Suddenly the noise and the smell stopped. The thing fell away from her knife, dissolving to the ground, and she staggered forward, momentarily unbalanced. Her boots crunched over black squares.
She was still standing in the circle of perfect squares the thing had collapsed into when Jeckel dismounted beside her. “Well, that was peculiar.” His rough, cigar-ruined voice edged her back to something approaching normality, but even as she stepped back from the black squares she felt a little dazed. “Interesting weapon you’ve got there,” Jeckel remarked, toeing the squares with his boot.
Looking down, she saw white lines glowing along the knife’s length. She hurriedly sheathed it. “Kills some things most weapons won’t,” she said flatly.
Jeckel picked up a handful of the squares and sniffed them. “Smells like rotting,” he said, turning his palm over. The faint breeze returned, briefly, and took them away, scattering them along the track. The movement of air along Beth’s skin and sweat-drenched clothes brought a soft sigh to her lips.
“There’s no more danger here,” she said. “We should go back.”
No danger right
here, she amended mentally as they rode back towards the caravan leaders.
But there’s still plenty out there, somewhere. There was still no sign of animal life.

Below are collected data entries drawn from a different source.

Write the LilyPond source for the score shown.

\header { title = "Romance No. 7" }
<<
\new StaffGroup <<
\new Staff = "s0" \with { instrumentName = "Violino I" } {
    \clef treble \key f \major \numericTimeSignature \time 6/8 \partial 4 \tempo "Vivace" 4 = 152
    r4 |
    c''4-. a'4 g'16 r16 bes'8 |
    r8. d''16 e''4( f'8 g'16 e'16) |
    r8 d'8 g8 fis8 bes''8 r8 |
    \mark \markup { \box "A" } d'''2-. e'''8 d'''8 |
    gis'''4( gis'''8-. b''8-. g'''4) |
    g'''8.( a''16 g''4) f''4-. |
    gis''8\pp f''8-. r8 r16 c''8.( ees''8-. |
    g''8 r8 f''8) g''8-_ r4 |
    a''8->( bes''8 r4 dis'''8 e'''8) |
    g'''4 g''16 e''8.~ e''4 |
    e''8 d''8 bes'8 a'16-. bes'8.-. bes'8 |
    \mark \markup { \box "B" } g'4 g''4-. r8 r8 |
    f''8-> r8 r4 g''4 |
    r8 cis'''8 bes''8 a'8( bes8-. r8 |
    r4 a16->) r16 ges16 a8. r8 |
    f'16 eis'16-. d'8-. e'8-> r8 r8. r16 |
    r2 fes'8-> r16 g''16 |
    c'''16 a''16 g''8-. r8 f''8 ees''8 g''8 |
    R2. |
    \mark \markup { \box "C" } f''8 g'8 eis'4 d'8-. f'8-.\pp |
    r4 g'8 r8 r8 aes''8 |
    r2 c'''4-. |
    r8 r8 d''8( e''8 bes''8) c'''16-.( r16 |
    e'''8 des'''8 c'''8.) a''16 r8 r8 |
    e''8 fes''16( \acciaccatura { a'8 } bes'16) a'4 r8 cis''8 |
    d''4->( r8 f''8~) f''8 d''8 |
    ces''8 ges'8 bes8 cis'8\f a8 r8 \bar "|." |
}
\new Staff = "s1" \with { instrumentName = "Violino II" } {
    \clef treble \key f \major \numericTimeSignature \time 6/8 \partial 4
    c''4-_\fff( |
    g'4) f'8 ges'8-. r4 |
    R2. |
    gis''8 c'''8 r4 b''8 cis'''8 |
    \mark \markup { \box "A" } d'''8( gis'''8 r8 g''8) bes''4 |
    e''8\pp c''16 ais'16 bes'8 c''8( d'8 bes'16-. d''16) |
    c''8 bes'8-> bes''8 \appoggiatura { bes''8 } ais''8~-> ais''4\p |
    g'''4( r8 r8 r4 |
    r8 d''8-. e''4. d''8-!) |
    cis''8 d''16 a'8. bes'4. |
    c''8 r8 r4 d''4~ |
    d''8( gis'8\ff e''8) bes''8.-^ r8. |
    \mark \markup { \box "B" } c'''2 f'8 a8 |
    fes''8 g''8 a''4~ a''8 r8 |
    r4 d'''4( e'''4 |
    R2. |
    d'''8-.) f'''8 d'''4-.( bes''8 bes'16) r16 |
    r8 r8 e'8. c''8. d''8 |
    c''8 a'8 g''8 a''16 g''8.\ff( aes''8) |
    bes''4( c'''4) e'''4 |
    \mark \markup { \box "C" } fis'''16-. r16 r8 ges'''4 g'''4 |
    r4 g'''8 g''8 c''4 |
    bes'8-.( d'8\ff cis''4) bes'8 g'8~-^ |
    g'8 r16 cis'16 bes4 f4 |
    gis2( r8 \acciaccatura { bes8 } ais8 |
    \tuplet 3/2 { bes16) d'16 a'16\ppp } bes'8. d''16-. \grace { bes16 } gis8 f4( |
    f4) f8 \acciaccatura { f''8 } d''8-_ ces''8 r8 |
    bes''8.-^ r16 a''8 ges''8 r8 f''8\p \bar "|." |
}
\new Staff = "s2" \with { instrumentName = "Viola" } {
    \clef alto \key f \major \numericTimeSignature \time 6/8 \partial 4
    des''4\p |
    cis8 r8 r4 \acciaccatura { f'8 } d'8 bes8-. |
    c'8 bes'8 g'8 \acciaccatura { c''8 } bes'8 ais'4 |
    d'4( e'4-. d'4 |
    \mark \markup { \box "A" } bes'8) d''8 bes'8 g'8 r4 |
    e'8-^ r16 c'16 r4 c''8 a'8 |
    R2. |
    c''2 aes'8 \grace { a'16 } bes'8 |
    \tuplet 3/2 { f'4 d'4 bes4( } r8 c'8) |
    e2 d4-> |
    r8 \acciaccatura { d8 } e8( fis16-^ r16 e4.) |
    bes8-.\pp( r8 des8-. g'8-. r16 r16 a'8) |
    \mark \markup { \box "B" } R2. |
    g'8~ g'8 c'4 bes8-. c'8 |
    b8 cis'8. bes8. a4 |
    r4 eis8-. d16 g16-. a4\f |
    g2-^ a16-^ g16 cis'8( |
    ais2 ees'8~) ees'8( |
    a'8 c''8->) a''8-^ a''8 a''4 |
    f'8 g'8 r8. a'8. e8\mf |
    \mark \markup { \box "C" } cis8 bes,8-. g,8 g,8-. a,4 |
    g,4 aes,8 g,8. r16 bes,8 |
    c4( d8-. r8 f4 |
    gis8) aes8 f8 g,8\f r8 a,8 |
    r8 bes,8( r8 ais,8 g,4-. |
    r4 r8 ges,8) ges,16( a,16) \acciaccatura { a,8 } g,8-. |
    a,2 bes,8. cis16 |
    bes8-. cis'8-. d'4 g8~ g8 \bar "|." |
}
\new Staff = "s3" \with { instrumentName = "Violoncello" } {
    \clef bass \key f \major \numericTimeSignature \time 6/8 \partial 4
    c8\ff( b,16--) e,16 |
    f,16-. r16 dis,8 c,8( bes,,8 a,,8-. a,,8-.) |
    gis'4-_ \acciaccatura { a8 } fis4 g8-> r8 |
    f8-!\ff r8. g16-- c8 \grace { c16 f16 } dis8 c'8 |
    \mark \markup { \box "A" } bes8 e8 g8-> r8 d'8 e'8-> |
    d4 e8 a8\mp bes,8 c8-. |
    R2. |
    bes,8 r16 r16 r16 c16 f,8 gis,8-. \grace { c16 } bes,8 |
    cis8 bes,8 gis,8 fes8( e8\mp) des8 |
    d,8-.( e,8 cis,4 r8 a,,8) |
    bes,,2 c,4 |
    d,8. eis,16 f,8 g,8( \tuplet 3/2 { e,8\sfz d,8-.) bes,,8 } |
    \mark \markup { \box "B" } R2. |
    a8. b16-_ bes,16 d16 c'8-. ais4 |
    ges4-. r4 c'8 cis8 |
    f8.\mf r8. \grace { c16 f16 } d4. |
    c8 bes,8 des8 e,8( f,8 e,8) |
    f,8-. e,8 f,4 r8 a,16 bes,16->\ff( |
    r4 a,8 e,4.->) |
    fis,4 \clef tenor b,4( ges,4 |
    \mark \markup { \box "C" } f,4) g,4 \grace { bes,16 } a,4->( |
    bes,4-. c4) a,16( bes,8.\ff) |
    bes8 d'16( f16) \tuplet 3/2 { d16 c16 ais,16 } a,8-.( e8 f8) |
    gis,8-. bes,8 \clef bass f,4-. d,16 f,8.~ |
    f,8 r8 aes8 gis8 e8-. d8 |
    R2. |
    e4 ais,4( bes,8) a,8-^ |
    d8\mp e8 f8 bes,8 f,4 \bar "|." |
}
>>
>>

She brushed away the leaders’ questions with lies of, “It was nothing really,” and, “Just a little thing, gone now and no more of its kind around.” Eventually the leaders accepted her response and rode on, but she saw them pause for a moment by the squares.
#That night she sat with her back closer to the fire than usual, facing the empty plain. Still nothing stirred.
“You killed that thing,” Jeckel murmured, an hour into his watch. “Go to sleep now. If I see something unnatural, I’ll wake you.”
Nodding, dragging herself from her reverie, she murmured a ‘goodnight’ and curled up in her sleeping roll.
That wasn’t what I was looking for, she thought.